• **Directions for this task**: Lines of the material that include the string "prostate" should be returned.

--- Source data ---

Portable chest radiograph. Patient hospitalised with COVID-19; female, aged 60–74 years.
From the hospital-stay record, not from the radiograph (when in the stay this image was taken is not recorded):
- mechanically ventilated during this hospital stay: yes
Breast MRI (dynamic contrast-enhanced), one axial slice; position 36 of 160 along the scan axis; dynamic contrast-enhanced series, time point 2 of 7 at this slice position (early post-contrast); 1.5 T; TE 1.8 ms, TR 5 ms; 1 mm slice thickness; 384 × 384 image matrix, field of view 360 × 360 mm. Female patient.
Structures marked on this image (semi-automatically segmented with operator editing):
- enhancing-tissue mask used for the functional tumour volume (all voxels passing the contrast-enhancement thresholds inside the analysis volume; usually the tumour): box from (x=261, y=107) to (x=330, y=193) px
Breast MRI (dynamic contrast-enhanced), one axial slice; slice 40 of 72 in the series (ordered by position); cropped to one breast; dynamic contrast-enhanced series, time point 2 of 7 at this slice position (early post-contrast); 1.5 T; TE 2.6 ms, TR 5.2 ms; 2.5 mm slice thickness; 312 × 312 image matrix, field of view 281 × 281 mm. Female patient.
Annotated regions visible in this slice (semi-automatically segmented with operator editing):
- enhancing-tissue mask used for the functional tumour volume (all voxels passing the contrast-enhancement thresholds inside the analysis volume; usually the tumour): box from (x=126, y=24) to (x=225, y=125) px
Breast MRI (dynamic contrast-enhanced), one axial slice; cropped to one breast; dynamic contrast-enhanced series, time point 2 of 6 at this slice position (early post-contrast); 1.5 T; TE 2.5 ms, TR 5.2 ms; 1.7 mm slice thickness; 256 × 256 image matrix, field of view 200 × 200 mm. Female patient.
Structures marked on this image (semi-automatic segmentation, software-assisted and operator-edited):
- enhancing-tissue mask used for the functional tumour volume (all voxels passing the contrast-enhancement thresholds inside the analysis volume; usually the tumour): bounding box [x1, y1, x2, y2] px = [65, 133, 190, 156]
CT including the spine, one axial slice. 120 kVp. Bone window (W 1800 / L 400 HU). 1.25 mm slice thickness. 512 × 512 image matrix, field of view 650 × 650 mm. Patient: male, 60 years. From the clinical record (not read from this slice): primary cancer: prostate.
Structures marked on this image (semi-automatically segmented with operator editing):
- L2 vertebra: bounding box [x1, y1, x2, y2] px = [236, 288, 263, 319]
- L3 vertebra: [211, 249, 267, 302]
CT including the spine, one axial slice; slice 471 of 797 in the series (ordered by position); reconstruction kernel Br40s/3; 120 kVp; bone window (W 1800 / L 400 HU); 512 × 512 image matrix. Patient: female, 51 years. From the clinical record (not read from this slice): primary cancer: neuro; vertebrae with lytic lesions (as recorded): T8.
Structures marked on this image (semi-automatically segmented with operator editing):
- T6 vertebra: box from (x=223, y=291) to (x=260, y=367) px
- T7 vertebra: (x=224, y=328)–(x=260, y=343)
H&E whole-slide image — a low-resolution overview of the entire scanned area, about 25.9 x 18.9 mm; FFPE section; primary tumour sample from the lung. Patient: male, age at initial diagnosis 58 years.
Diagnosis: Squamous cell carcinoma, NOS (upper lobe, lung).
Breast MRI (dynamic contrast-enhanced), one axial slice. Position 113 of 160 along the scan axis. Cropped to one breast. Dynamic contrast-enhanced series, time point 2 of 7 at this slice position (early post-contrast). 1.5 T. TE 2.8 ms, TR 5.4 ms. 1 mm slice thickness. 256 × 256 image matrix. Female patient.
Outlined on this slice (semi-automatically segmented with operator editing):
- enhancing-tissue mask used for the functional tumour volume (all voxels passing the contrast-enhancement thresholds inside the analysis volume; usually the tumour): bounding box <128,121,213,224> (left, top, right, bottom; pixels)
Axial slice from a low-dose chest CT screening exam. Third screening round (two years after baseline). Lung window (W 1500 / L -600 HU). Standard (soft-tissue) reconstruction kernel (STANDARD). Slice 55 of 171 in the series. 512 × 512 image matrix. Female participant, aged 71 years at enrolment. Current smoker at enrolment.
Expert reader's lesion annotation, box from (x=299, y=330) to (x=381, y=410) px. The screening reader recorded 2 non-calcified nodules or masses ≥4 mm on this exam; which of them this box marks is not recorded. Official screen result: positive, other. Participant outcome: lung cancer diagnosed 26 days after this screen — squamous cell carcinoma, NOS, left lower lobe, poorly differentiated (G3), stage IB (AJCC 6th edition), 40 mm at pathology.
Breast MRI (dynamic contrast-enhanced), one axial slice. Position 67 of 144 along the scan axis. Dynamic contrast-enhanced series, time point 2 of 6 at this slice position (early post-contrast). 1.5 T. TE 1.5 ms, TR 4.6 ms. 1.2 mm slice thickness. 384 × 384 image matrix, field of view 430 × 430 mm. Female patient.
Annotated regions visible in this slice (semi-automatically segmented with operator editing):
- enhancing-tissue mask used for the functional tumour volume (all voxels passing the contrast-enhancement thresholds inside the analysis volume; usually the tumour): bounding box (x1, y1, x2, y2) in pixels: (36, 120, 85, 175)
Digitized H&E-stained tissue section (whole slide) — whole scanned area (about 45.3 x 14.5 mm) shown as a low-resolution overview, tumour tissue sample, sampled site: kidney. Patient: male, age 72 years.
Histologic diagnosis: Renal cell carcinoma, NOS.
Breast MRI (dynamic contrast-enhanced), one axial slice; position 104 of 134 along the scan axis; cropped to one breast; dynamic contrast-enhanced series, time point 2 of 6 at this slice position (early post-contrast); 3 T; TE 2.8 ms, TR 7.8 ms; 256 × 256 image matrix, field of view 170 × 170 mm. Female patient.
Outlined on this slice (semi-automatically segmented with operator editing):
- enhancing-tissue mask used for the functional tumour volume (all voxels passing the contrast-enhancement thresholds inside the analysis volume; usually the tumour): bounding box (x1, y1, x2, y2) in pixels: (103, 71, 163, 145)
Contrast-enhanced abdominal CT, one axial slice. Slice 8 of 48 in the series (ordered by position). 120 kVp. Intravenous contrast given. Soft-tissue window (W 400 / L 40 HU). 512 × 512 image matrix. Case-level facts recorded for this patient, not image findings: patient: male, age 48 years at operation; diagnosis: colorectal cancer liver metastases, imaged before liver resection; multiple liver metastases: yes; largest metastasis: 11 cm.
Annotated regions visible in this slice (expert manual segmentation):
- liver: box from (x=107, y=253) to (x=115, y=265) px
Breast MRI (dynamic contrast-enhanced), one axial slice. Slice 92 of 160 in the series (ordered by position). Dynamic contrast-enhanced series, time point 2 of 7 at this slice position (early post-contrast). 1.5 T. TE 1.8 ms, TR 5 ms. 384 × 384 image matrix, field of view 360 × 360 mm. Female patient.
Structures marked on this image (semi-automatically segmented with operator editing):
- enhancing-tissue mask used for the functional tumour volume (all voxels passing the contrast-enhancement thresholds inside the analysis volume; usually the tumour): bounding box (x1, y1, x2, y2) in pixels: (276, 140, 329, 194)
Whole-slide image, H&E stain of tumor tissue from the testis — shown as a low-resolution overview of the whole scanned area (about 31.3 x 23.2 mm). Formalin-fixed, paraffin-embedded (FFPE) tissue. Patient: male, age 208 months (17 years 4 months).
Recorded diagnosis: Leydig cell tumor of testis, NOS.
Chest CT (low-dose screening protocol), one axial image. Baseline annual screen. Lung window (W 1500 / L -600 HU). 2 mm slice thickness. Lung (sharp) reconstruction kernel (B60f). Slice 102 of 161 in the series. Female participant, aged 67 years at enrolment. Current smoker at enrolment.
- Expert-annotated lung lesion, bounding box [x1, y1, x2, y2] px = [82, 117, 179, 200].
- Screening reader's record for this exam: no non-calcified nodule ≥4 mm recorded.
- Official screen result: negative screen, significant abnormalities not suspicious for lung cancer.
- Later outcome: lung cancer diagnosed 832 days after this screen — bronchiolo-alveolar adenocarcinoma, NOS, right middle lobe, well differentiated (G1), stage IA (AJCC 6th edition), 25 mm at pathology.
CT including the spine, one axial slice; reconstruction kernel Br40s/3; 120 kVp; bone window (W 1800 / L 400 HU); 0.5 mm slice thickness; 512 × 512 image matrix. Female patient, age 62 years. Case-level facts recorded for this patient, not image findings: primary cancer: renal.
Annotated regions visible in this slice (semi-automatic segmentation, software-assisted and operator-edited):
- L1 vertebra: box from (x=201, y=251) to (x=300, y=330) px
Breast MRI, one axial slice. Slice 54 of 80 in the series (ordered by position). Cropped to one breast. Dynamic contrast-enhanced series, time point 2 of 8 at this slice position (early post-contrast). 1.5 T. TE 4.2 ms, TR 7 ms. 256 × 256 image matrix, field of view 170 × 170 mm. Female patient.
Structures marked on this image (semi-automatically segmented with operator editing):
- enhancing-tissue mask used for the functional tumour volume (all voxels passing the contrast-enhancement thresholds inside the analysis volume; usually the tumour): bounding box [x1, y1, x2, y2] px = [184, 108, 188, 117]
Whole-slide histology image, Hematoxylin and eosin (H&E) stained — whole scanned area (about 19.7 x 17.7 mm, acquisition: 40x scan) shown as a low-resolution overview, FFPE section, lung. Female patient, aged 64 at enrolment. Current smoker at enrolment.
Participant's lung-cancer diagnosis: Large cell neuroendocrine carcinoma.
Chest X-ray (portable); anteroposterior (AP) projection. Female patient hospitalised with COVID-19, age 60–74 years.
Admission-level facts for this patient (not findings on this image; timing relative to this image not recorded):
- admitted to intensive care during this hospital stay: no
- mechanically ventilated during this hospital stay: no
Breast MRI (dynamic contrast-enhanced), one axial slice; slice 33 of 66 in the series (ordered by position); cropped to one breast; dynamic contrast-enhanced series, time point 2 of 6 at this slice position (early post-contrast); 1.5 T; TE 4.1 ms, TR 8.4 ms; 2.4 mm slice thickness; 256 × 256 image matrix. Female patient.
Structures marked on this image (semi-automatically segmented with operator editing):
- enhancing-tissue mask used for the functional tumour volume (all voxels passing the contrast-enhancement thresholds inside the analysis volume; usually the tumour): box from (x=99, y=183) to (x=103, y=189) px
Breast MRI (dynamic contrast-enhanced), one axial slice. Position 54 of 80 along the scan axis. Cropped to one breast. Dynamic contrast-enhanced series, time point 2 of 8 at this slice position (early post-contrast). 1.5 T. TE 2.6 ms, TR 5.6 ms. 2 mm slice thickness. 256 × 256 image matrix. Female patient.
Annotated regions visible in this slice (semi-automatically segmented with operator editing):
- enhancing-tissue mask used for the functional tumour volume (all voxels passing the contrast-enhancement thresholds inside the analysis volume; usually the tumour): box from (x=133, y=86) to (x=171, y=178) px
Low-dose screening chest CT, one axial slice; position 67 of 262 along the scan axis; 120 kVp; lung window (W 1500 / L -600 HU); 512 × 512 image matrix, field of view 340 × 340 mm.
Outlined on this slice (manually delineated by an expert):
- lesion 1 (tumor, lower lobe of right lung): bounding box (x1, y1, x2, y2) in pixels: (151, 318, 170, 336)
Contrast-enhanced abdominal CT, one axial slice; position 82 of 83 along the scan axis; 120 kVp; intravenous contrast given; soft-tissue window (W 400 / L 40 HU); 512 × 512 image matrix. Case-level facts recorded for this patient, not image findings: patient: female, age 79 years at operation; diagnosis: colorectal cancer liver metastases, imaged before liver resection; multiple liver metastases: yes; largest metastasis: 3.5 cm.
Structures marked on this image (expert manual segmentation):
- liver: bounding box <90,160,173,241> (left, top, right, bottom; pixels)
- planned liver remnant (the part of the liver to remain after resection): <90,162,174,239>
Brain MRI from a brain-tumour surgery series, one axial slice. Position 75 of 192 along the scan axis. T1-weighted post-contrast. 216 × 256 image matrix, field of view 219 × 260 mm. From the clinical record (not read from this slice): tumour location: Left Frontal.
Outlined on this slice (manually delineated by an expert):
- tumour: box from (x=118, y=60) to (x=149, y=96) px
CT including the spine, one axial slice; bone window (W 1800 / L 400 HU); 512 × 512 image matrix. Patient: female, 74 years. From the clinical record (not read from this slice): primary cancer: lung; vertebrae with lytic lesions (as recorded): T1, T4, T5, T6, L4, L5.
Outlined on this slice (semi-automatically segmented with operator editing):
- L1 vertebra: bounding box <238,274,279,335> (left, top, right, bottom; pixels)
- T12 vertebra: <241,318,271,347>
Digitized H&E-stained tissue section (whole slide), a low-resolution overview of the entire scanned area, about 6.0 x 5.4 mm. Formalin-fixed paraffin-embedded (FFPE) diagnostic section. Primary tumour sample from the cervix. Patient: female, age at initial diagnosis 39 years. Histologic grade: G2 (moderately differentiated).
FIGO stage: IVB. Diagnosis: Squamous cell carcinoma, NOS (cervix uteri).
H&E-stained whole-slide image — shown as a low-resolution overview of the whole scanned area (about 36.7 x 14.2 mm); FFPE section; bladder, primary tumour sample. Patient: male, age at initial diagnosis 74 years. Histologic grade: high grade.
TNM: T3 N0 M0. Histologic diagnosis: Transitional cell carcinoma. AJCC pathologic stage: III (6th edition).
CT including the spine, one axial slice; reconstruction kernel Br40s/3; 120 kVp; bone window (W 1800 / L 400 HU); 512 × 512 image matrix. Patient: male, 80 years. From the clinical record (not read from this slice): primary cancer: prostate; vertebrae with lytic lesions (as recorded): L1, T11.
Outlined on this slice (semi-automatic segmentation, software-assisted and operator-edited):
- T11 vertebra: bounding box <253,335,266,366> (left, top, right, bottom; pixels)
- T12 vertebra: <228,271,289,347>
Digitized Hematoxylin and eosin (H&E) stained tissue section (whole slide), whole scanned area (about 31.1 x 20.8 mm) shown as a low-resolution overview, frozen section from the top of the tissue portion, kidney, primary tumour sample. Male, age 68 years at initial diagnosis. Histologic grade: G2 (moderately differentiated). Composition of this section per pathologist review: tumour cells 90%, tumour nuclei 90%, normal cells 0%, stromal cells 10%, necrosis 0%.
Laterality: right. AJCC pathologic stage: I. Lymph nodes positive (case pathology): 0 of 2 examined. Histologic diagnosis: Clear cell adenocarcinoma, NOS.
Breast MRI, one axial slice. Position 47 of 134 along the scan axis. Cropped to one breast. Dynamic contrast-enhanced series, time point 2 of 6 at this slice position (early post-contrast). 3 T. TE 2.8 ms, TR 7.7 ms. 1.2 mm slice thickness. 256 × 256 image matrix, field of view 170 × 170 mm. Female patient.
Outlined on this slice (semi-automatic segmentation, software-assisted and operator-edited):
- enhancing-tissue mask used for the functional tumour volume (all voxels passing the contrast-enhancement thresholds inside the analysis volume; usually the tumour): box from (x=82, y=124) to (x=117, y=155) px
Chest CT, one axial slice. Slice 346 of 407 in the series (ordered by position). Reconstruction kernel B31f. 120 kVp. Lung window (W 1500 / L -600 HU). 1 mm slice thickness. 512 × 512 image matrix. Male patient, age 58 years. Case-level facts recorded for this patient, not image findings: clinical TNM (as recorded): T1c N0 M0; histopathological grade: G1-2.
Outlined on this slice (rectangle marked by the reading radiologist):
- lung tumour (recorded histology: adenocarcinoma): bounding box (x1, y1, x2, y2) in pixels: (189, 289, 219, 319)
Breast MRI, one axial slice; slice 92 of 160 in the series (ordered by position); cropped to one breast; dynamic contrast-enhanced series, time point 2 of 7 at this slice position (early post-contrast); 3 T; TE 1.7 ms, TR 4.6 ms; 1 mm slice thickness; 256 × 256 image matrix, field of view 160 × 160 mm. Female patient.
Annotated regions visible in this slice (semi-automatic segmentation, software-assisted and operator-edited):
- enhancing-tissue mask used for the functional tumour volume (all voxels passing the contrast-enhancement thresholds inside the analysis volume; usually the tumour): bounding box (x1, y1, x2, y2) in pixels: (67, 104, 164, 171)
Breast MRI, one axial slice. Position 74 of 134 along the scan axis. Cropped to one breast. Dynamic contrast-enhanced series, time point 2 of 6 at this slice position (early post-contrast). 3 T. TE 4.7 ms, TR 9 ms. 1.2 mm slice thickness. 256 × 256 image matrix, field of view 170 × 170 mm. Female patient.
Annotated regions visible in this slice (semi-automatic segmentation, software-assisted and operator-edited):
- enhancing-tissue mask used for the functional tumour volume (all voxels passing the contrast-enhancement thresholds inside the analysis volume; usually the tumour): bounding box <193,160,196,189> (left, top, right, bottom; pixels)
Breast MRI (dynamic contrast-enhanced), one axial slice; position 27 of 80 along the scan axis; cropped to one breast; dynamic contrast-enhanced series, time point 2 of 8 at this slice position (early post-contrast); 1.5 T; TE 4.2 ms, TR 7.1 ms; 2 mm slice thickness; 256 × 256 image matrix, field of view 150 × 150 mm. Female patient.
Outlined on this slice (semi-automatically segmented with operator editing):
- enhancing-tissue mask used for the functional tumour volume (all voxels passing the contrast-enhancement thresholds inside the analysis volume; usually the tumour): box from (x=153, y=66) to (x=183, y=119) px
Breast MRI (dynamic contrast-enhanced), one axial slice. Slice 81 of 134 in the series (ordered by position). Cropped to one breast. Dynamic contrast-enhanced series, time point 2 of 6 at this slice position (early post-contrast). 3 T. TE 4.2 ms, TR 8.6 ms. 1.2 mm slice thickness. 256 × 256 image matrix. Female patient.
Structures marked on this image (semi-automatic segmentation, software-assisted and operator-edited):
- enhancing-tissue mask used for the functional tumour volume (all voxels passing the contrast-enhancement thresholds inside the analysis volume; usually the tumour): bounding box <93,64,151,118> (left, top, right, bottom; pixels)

---

• **Solution to the exercise**:
CT including the spine, one axial slice. 120 kVp. Bone window (W 1800 / L 400 HU). 1.25 mm slice thickness. 512 × 512 image matrix, field of view 650 × 650 mm. Patient: male, 60 years. From the clinical record (not read from this slice): primary cancer: prostate.
CT including the spine, one axial slice; reconstruction kernel Br40s/3; 120 kVp; bone window (W 1800 / L 400 HU); 512 × 512 image matrix. Patient: male, 80 years. From the clinical record (not read from this slice): primary cancer: prostate; vertebrae with lytic lesions (as recorded): L1, T11.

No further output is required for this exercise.